Ön plandaki yıldız büyüteç görevi görür ve dünyadan gözlemleyen astronomlar için arka plandaki yıldızın ışığını fokuslar. Yıldız ne kadar büyük kütleye sahip ise, parlaklık artışı o kadar fazla olacaktır. Kritik nokta işte buradadır. Ön plandaki yıldız yörüngesinde bir dış gezegene veya gezegenler sitemine sahip ise oluşan fazladan yerçekimi ek bir ışık parlaması meydana getirecektir ve dolayısıyla Dünya’daki astronomlar öndeki yıldızın dış gezegenlerinin ağırlığını ve yörüngesini ölçmeleri mümkün olacaktır.

Yıldız tarafından oluşturulan mikrolens ışıması yaklaşık bir ay sürerken bir dış gezegeninki ise sadece birkaç saat sürer. Mikrolensleme olayı rasgele oluşur ve yıldız seçimine bağlı değildir.

Aynı zamanda metot Merkür kadar küçük veya Satürn’ün Güneş’e olan uzaklığı kadar kendi yıldızından uzak dış gezegenleri bile tespit edebilir. Kepler teleskopunun aktarma tespit metodu kendi yıldızlarına yakın yörüngede dönen gezegenleri tespit ederken mikrolensleme yönteminin böyle bir kısıtlaması yoktur.

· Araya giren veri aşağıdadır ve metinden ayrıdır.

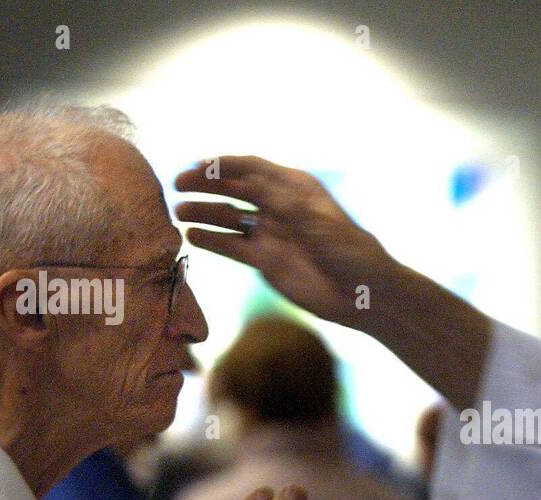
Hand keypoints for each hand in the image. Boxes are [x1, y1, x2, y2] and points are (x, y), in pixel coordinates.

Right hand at [174, 156, 392, 325]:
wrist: (362, 294)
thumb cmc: (350, 252)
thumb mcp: (319, 223)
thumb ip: (284, 204)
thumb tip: (251, 184)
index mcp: (295, 188)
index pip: (253, 168)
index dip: (224, 165)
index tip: (197, 166)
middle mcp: (279, 207)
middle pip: (235, 189)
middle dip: (206, 186)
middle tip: (178, 186)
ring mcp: (270, 233)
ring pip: (229, 217)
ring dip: (205, 213)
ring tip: (179, 212)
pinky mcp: (265, 261)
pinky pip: (232, 246)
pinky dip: (212, 241)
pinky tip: (192, 237)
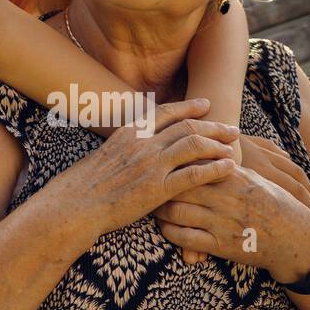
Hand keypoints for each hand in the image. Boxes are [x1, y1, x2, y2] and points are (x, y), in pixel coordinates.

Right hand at [52, 97, 241, 242]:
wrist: (76, 204)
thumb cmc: (86, 184)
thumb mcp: (105, 154)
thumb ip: (125, 144)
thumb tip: (134, 140)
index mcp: (130, 132)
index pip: (166, 112)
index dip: (189, 107)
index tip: (206, 105)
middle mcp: (143, 143)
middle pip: (186, 126)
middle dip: (213, 126)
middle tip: (231, 129)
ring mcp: (151, 165)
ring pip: (194, 145)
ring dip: (217, 144)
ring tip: (233, 147)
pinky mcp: (157, 189)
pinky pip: (193, 175)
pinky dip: (214, 169)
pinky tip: (228, 168)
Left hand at [154, 138, 309, 280]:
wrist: (294, 239)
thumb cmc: (274, 204)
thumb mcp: (255, 179)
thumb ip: (229, 167)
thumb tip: (207, 151)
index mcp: (234, 176)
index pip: (194, 162)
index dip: (173, 161)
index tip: (158, 160)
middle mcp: (227, 198)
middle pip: (180, 185)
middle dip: (159, 185)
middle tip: (145, 184)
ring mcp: (223, 222)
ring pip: (178, 212)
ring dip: (160, 210)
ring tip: (151, 206)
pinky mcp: (221, 246)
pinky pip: (186, 238)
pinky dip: (170, 232)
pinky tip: (164, 228)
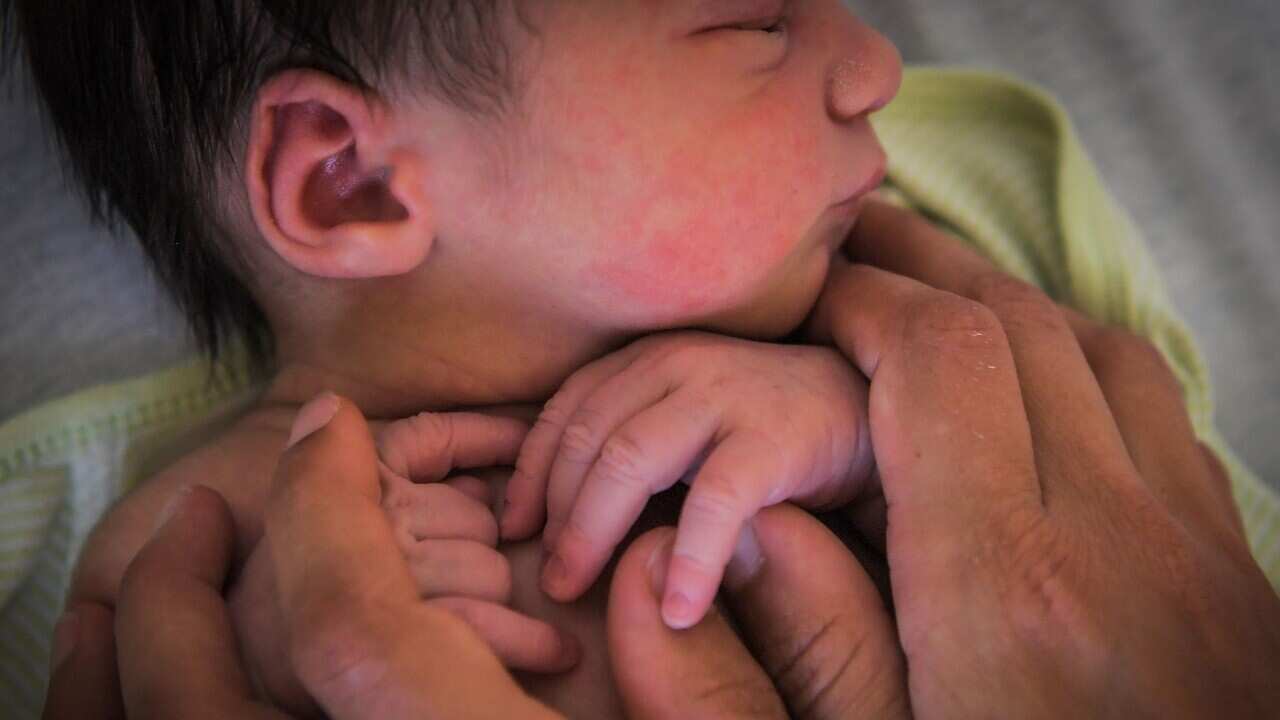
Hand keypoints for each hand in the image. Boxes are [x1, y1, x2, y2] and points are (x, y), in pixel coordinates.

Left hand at [44, 393, 911, 718]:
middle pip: (208, 714)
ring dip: (131, 676)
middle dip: (167, 595)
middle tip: (195, 502)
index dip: (329, 511)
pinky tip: (198, 696)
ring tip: (154, 590)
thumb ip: (762, 679)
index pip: (355, 637)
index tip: (332, 425)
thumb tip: (649, 580)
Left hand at [502, 330, 873, 627]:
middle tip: (548, 578)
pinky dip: (688, 558)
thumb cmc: (760, 421)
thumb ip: (631, 435)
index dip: (531, 473)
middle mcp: (676, 364)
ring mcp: (723, 395)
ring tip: (578, 590)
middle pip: (589, 440)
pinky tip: (676, 607)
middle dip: (556, 515)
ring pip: (630, 461)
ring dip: (593, 532)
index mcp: (648, 359)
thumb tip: (557, 509)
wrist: (862, 405)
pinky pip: (714, 503)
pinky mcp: (770, 438)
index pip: (568, 411)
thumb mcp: (684, 412)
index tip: (514, 527)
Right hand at [807, 199, 1279, 716]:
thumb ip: (804, 652)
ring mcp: (1186, 545)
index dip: (866, 307)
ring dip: (1000, 299)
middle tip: (851, 244)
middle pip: (1017, 333)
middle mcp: (1109, 542)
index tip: (812, 297)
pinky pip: (1153, 405)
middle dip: (921, 271)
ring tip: (926, 281)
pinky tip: (1033, 364)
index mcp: (1004, 594)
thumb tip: (741, 530)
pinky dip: (1076, 351)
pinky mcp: (1223, 564)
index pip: (941, 367)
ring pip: (1093, 350)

Sonuç olarak astronomlar, 40 mikrolensleme olayı tespit ettiğinde ve bunlardan 3’ünün dış gezegen olduğunu bildirdiğinde, bizim galaksimizdeki dış gezegene sahip yıldızların sayısını tahmin etmek için istatistiksel analiz yapabildiler.

PLANET ekibi bu analizden yola çıkarak bizim galaksimizdeki yıldızların çevresinde 100 milyar dış gezegenin yer aldığına dair kaba bir tahminde bulundu. Ek olarak, 6 yıldızdan birinin Jüpiter ile aynı kütlede bir dış gezegene ev sahipliği yaptığını, yıldızların yarısının Neptün büyüklüğünde dış gezegene ve 3’te 2’sinin ise Dünya büyüklüğünde gezegene sahip olduğunu öngördüler.

Enteresan şekilde bu sonuçlar Güneş Sistemi’nden 50 ışık yılı uzaklıkta en az 1500 dış gezegen olduğunu söylüyor.

Kepler bilim takımının ortaya çıkardığı, galaksimizde küçük gezegenlerin baskın olduğu fikrini PLANET işbirliği de destekliyor.

STScl astronomu ve PLANET’in eş kurucusu Kailash Sahu şöyle diyor: “Bunun anlamı, istatistiksel olarak galaksideki her yıldız en az bir veya daha fazla gezegene sahip olmak zorunda.”

NASA Dış Gezegen Bilimleri Enstitüsü’nden Stephen Kane “3 temel gezegen tespiti tekniğinin sonuçları (radyal hız, aktarma ve mikrolensleme teknikleri) gösteriyor ki; sadece galaksideki gezegenlerin sayısı fazla değil, aynı zamanda küçük gezegenlerin sayısı da büyük gezegenlere kıyasla daha fazla. Bu yaşanabilir gezegenleri araştırmak için bizi cesaretlendirmekte.” diyor.

Tabi ki, bu istatistiksel analiz sadece bir tahmin ve Samanyolu boyunca yabancı dünyaların gerçek dağılımı ile ilgili çok zayıf bir bilgi birikimine dayanmakta. Bu sayı oldukça farklı da olabilir. Fakat yapmamız gereken daha fazla dış gezegen keşfetmek ve kendi güneş sistemimizin tek olmadığının daha fazla farkında olmak.

Fakat Dünya benzersiz mi? Maalesef bu farklı dünyaların atmosferini tam olarak anlayamayız ve herhangi birinin gerçek anlamda “Dünya analoğu” olduğunu doğrulayamayız. Fakat yeterince zaman sabır ve bilimsel beceri ile cevap çok uzak olmayabilir.